Dans la multitude de présentations à la Semaine de la mode de New York, un défilé pourtant modeste a suscité beaucoup d'intérêt, car il fait entrer pour la première fois au Lincoln Center une mode «grandes tailles».

Dans l'univers ultra-filiforme de la Semaine de la mode, où les tailles 0 sont la norme, Eden Miller, créatrice new-yorkaise aux rondeurs joyeusement assumées doit présenter vendredi six mannequins voluptueuses, pour une mini collection colorée où l'imprimé règne en maître.

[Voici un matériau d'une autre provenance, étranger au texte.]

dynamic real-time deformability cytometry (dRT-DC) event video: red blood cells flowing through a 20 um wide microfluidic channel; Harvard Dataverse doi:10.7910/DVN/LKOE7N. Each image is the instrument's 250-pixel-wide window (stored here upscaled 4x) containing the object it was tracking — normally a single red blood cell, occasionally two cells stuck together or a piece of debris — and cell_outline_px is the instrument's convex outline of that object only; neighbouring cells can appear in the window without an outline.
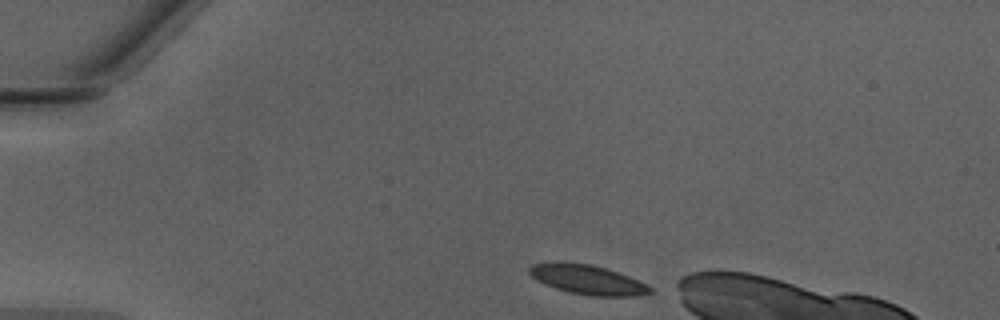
{"species": "Egyptian fruit bat (a non-hibernating species)", "species_latin": "Rousettus aegyptiacus", "temperature_condition": "warm", "stored_images_in_passage": 40, "camera_frame_rate_fps": 3000, "um_per_image_px": 0.085, "animal": {"sex": "male"}, "frame": {"image": 1, "passage_image": 1, "time_ms": 0.0, "image_size_px": [1000, 320], "cell_outline_px": [[652, 292], [640, 296], [592, 296], [568, 292], [556, 288], [536, 280], [528, 272], [528, 268], [532, 264], [592, 264], [628, 276], [652, 288]], "centroid_in_image_um": [49.97, 23.81], "position_along_channel_um": 35.0, "area_um2": 20.0}}
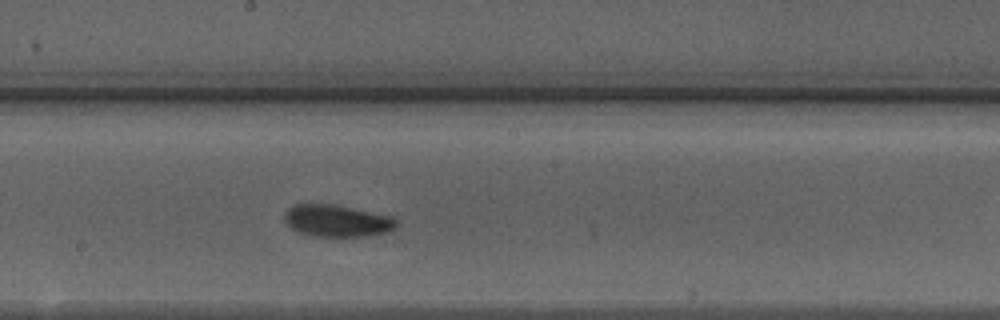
{"frame": {"image": 2, "passage_image": 18, "time_ms": 5.667, "image_size_px": [1000, 320], "cell_outline_px": [[396, 228], [388, 232], [368, 236], [312, 236], [300, 232], [292, 228], [284, 220], [284, 216], [288, 208], [296, 204], [328, 204], [352, 208], [392, 216], [396, 220]], "centroid_in_image_um": [28.66, 18.77], "position_along_channel_um": 219.5, "area_um2": 20.63}}
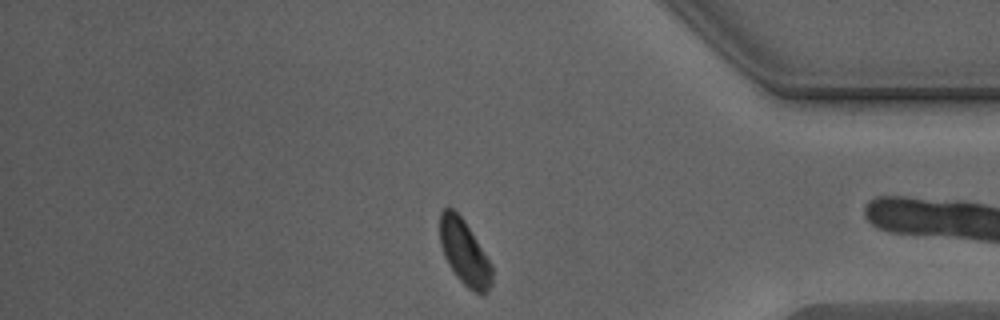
{"frame": {"image": 3, "passage_image": 32, "time_ms": 10.333, "image_size_px": [1000, 320], "cell_outline_px": [[492, 284], [484, 296], [472, 292], [456, 276], [448, 264], [444, 256], [440, 244], [440, 212], [444, 208], [452, 208], [464, 220], [492, 264]], "centroid_in_image_um": [39.49, 21.5], "position_along_channel_um": 395.7, "area_um2": 19.83}, "authors_computed_cell_mechanics": {"area_um2": 20.4323, "velocity_mm_per_s": 4.2638, "shape_relaxation_time_tau1_ms": 2.3491, "shape_relaxation_time_tau2_ms": 3.3789, "deformation_change_tau1": 0.0837, "deformation_change_tau2": 0.0934}}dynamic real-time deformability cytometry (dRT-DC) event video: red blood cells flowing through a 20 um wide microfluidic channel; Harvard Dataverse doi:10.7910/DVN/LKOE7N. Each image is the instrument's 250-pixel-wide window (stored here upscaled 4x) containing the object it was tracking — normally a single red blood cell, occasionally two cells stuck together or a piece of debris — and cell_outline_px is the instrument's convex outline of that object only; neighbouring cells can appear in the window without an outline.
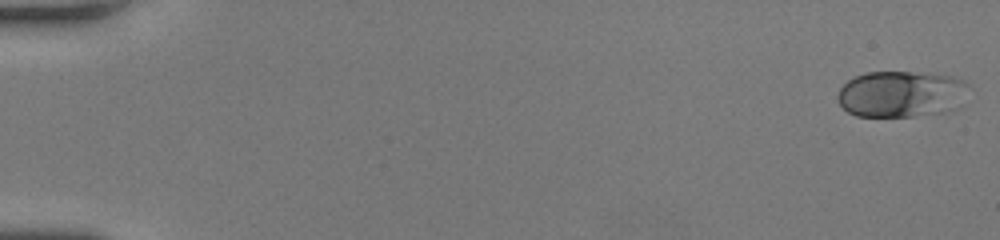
{"species": "human", "species_latin": "Homo sapiens", "temperature_condition": "room temperature", "stored_images_in_passage": 50, "camera_frame_rate_fps": 3000, "um_per_image_px": 0.085, "donor": {"sex": "female"}, "frame": {"image": 1, "passage_image": 1, "time_ms": 0.0, "image_size_px": [1000, 240], "cell_outline_px": [[968, 84], [964, 104], [960, 108], [944, 112], [912, 116], [856, 116], [848, 112], [840, 104], [836, 96], [840, 88], [848, 80], [856, 76], [868, 72], [912, 72], [948, 76], [960, 80]], "centroid_in_image_um": [76.61, 8.01], "position_along_channel_um": 8.4, "area_um2": 35.43}}
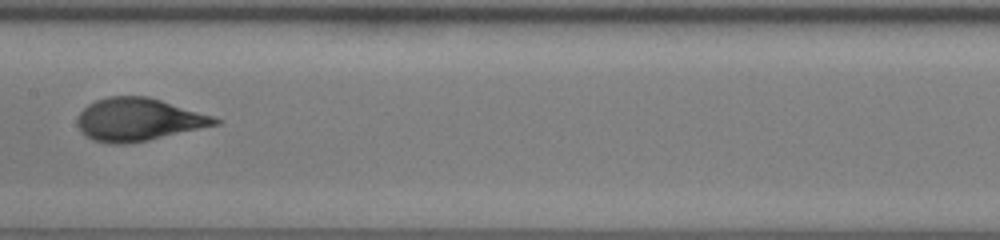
{"frame": {"image": 2, "passage_image": 27, "time_ms": 8.667, "image_size_px": [1000, 240], "cell_outline_px": [[224, 120], [220, 124], [148, 140], [124, 144], [112, 144], [92, 140], [80, 132], [76, 124], [76, 120], [80, 112], [88, 104], [96, 100], [108, 96], [148, 96], [216, 116]], "centroid_in_image_um": [11.78, 10.16], "position_along_channel_um": 195.6, "area_um2": 34.68}}
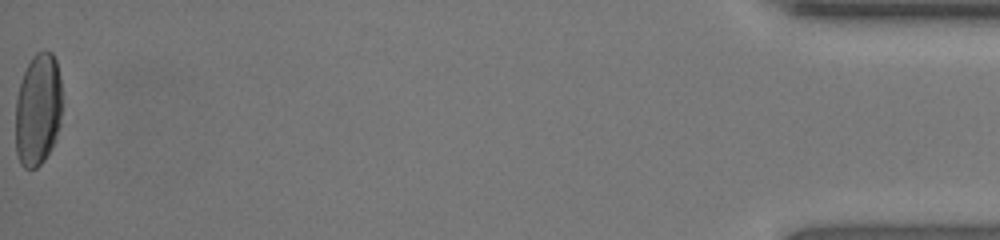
{"frame": {"image": 3, "passage_image": 50, "time_ms": 16.333, "image_size_px": [1000, 240], "cell_outline_px": [[60, 124], [56, 140], [52, 148], [44, 160], [36, 168], [24, 168], [20, 164], [16, 152], [16, 100], [20, 84], [24, 72], [32, 56], [36, 52], [44, 48], [52, 52], [56, 60], [60, 76]], "centroid_in_image_um": [3.23, 9.31], "position_along_channel_um": 432.0, "area_um2": 30.75}, "authors_computed_cell_mechanics": {"area_um2": 33.8708, "velocity_mm_per_s": 4.3028, "shape_relaxation_time_tau1_ms": 3.7369, "shape_relaxation_time_tau2_ms": null, "deformation_change_tau1": 0.1901, "deformation_change_tau2": null}}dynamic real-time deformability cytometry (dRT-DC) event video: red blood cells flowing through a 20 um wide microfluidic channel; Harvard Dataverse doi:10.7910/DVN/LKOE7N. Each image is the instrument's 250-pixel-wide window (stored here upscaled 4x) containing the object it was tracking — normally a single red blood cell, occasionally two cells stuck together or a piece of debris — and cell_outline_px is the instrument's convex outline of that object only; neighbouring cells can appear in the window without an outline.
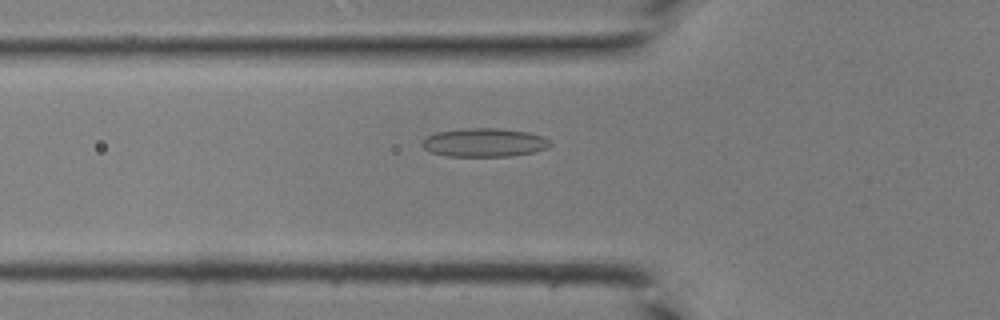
{"species": "common noctule bat (a hibernating species)", "species_latin": "Nyctalus noctula", "temperature_condition": "room temperature", "stored_images_in_passage": 42, "camera_frame_rate_fps": 3000, "um_per_image_px": 0.085, "animal": {"sex": "male", "body_mass_g": 19.0, "forearm_length_mm": 50.8}, "frame": {"image": 1, "passage_image": 14, "time_ms": 4.333, "image_size_px": [1000, 320], "cell_outline_px": [[552, 144], [548, 148], [532, 152], [512, 156], [448, 156], [432, 152], [424, 148], [420, 144], [428, 136], [436, 132], [460, 128], [500, 128], [528, 132], [540, 136], [548, 140]], "centroid_in_image_um": [41.15, 12.11], "position_along_channel_um": 84.6, "area_um2": 21.27}}
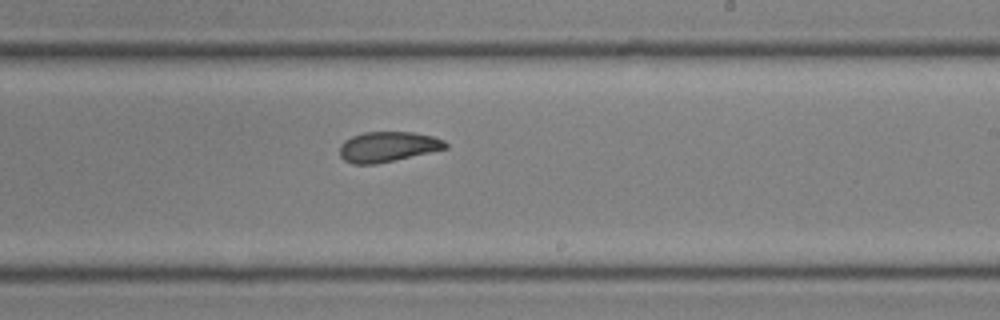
{"frame": {"image": 2, "passage_image": 25, "time_ms": 8.0, "image_size_px": [1000, 320], "cell_outline_px": [[448, 148], [376, 164], [352, 164], [344, 160], [340, 156], [340, 144], [344, 140], [352, 136], [364, 132], [412, 132], [432, 136], [444, 140], [448, 144]], "centroid_in_image_um": [32.94, 12.47], "position_along_channel_um": 256.1, "area_um2": 18.61}}
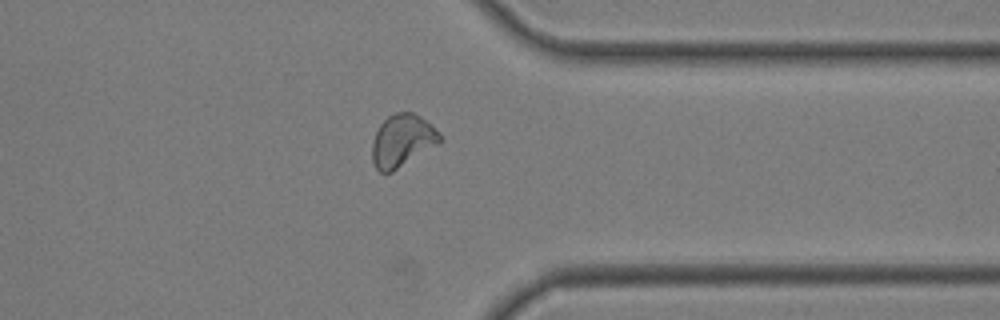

Costumière depuis 25 ans, elle a lancé sa ligne Cabiria en avril. En juillet, alors qu'elle réfléchit à la suite après de premiers résultats «bons, mais inattendus», elle est contactée par le Fashion Law Institute, qui conseille et aide de petits designers talentueux n'ayant pas les moyens de se produire seuls.

«C'est un honneur incroyable, c'est absolument fantastique, a-t-elle confié à l'AFP avant le défilé. «C'est une formidable opportunité pour défendre la mode grande taille, car c'est aussi de la mode, qui peut être mesurée comme les autres formes de mode».

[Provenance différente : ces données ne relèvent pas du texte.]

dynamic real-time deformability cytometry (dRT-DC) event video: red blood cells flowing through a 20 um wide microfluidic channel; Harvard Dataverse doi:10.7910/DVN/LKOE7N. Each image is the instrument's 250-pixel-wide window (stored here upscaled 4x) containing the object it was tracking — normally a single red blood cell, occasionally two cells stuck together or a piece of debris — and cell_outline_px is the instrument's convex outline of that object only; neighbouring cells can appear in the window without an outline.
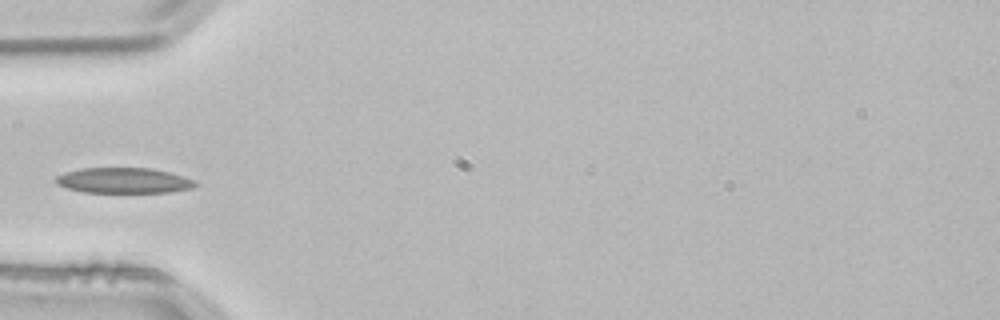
{"species": "common noctule bat (a hibernating species)", "species_latin": "Nyctalus noctula", "temperature_condition": "room temperature", "stored_images_in_passage": 3, "camera_frame_rate_fps": 3000, "um_per_image_px": 0.085, "animal": {"sex": "male", "body_mass_g": 21.5, "forearm_length_mm": 52.0}, "frame": {"image": 1, "passage_image": 3, "time_ms": 0.667, "image_size_px": [1000, 320], "cell_outline_px": [[200, 184], [192, 188], [172, 192], [84, 192], [68, 188], [56, 184], [56, 176], [80, 168], [152, 168], [184, 176]], "centroid_in_image_um": [10.55, 15.34], "position_along_channel_um": 74.5, "area_um2": 20.58}}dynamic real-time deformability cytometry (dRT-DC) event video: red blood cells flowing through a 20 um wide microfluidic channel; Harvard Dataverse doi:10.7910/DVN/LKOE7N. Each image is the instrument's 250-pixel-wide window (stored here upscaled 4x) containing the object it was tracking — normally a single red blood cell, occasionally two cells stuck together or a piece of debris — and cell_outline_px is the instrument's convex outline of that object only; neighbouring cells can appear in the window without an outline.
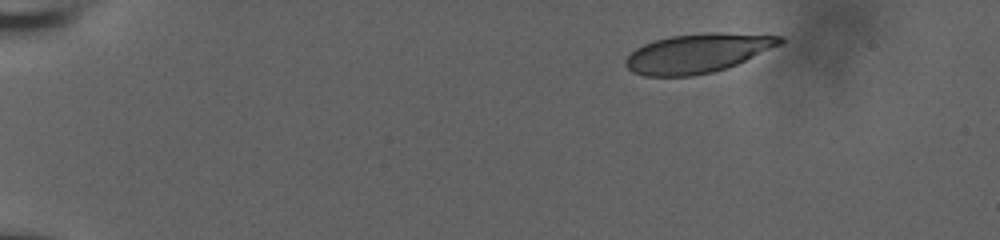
{"species": "human", "species_latin": "Homo sapiens", "temperature_condition": "room temperature", "stored_images_in_passage": 29, "camera_frame_rate_fps": 3000, "um_per_image_px": 0.085, "donor": {"sex": "male"}, "frame": {"image": 1, "passage_image": 1, "time_ms": 0.0, "image_size_px": [1000, 240], "cell_outline_px": [[784, 40], [780, 44], [728, 68], [712, 72], [692, 76], [644, 76], [632, 72], [624, 64], [624, 60], [636, 48], [644, 44], [656, 40], [672, 36], [708, 32], [720, 32], [784, 36]], "centroid_in_image_um": [59.28, 4.53], "position_along_channel_um": 25.7, "area_um2": 35.03}}
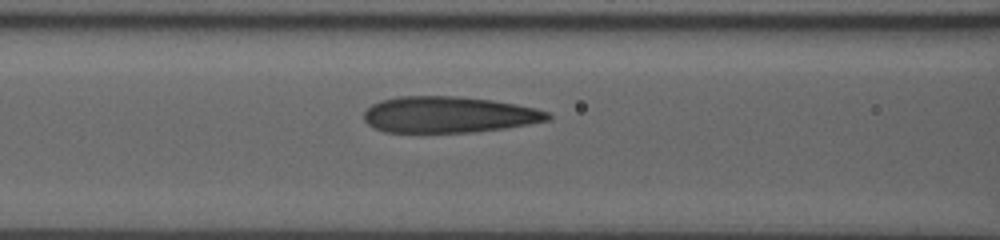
{"frame": {"image": 2, "passage_image": 17, "time_ms": 5.333, "image_size_px": [1000, 240], "cell_outline_px": [[552, 116], [548, 120], [528, 124], [504, 128], [472, 132], [384, 132], [372, 128], [364, 120], [364, 112], [372, 104], [380, 100], [396, 96], [460, 96], [492, 100], [516, 104], [536, 108], [548, 112]], "centroid_in_image_um": [38.11, 9.74], "position_along_channel_um": 128.5, "area_um2": 38.96}}
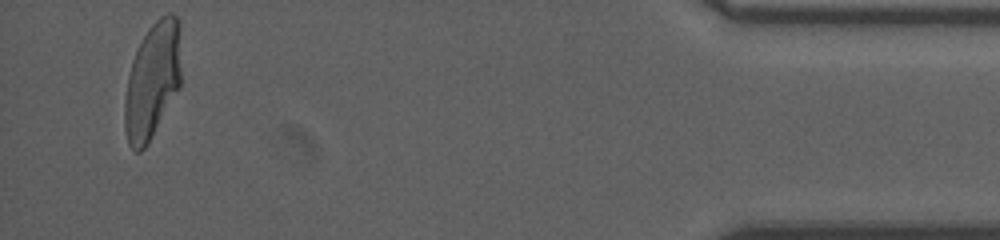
{"frame": {"image": 3, "passage_image": 29, "time_ms": 9.333, "image_size_px": [1000, 240], "cell_outline_px": [[180, 88], [144, 148], [140, 152], [136, 152], [128, 144], [124, 128], [124, 100], [128, 76], [132, 60], [136, 48], [148, 28], [160, 16], [168, 12], [172, 12], [180, 20]], "centroid_in_image_um": [12.95, 6.81], "position_along_channel_um": 422.2, "area_um2": 38.55}}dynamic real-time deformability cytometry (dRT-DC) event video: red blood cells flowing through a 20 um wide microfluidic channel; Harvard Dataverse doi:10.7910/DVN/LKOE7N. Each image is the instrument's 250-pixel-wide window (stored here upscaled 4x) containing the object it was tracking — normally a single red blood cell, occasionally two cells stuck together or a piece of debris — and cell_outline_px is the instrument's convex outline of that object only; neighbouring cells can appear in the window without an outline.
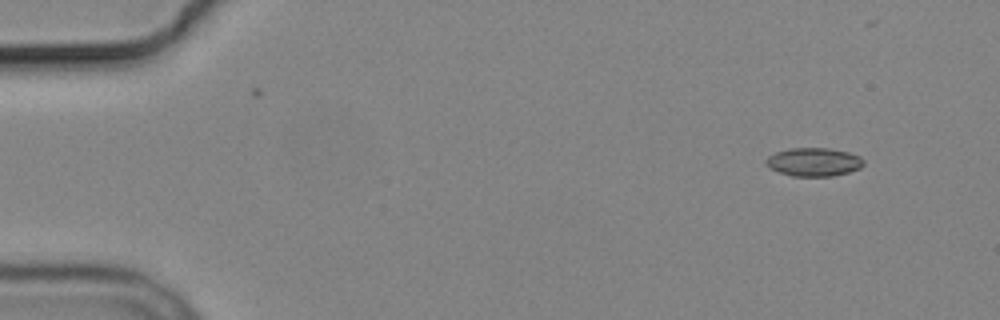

Passionnée, elle explique sans se départir d'un immense sourire comment elle travaille sur les coupes, les biais, la silhouette, avec toujours à l'esprit de mettre en valeur le corps des femmes qui lui ressemblent.

«C'est coupé et fait pour elles, en pensant à elles. Et elles se sentent belles, et cela me motive et me conduit à penser en grand», ajoute-t-elle.

Imprimé proportionné

Son arrivée à la Semaine de la mode s'est fait presque par accident.

«Quand j'ai rencontré Eden, elle portait une de ses robes. Je ne me suis pas dit 'jolie collection pour femmes fortes', mais 'jolie collection, j'aimerais qu'il y ait ma taille'», explique la professeure Susan Scafidi, du Fashion Law Institute, qui présente Cabiria et cinq autres créatrices vendredi.

«Je n'ai réalisé que plus tard que Cabiria serait la première collection grandes tailles à être présentée sous les tentes du Lincoln Center», ajoute-t-elle, fière désormais d'avoir écrit «l'histoire par accident» et d'aider ainsi «les grandes tailles à sortir du placard».

Eden Miller, dont la collection est destinée aux tailles 12 à 24 aime les imprimés, et ne s'en prive pas.

«Si vous êtes forte, ce n'est pas la peine de prétendre que vous êtes menue», affirme-t-elle. «Un imprimé à petits motifs ne marchera pas. Mieux vaut un imprimé qui sera proportionné à votre taille, dans lequel une femme mince serait noyée».

Elle porte une cinquantaine de tatouages, dont une chauve-souris, un rat, deux coccinelles et un scarabée sur les bras, des serpents sur les mollets. «J'aime les animaux», explique-t-elle en riant.

Elle espère que son défilé, en offrant une petite place aux grandes tailles à la Semaine de la mode de New York, causera des changements dans un pays où la moyenne des femmes font une taille 44 (14).

«J'espère vraiment que les collections dont la qualité les qualifie pour la Semaine de la mode, mais qui en ont été exclues parce qu'elles sont destinées aux femmes fortes, seront invitées» à l'avenir, comme les autres, dit-elle.

À Milan, c'est déjà le cas depuis plusieurs années, avec les défilés d'Elena Miro.